Page-level text extractions:

========================================================================

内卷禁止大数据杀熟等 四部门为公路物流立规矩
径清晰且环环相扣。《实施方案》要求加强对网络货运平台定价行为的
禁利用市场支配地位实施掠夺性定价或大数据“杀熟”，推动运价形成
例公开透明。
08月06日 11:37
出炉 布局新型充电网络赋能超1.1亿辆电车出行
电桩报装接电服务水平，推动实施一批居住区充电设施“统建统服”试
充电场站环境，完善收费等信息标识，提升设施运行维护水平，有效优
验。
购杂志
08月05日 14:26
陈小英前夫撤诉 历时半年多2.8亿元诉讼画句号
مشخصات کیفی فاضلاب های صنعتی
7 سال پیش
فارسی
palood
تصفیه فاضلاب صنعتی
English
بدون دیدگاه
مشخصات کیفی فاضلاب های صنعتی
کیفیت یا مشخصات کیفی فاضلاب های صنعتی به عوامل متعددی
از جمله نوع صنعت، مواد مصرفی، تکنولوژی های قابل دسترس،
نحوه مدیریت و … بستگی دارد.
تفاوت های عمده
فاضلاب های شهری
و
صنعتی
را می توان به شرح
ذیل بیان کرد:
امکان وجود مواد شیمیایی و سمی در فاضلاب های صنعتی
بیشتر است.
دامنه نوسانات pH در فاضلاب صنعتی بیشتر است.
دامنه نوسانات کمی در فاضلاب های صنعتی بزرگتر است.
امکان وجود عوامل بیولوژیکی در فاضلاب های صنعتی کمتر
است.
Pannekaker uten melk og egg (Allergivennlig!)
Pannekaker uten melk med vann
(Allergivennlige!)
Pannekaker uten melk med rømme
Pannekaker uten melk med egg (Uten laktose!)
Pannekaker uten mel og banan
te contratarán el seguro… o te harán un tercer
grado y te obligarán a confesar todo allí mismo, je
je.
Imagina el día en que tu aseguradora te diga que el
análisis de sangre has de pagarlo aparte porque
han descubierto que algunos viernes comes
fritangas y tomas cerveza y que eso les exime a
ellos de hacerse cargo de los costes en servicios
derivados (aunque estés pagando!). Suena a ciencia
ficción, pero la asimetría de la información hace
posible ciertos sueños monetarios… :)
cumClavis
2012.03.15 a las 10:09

========================================================================

Repeat every line of the data word for word until you have repeated the line that contains "تصفیه فاضلاب صنعتی", which is the last one to include.

内卷禁止大数据杀熟等 四部门为公路物流立规矩
径清晰且环环相扣。《实施方案》要求加强对网络货运平台定价行为的
禁利用市场支配地位实施掠夺性定价或大数据“杀熟”，推动运价形成
例公开透明。
08月06日 11:37
出炉 布局新型充电网络赋能超1.1亿辆电车出行
电桩报装接电服务水平，推动实施一批居住区充电设施“统建统服”试
充电场站环境，完善收费等信息标识，提升设施运行维护水平，有效优
验。
购杂志
08月05日 14:26
陈小英前夫撤诉 历时半年多2.8亿元诉讼画句号
مشخصات کیفی فاضلاب های صنعتی
7 سال پیش
فارسی
palood
تصفیه فاضلاب صنعتی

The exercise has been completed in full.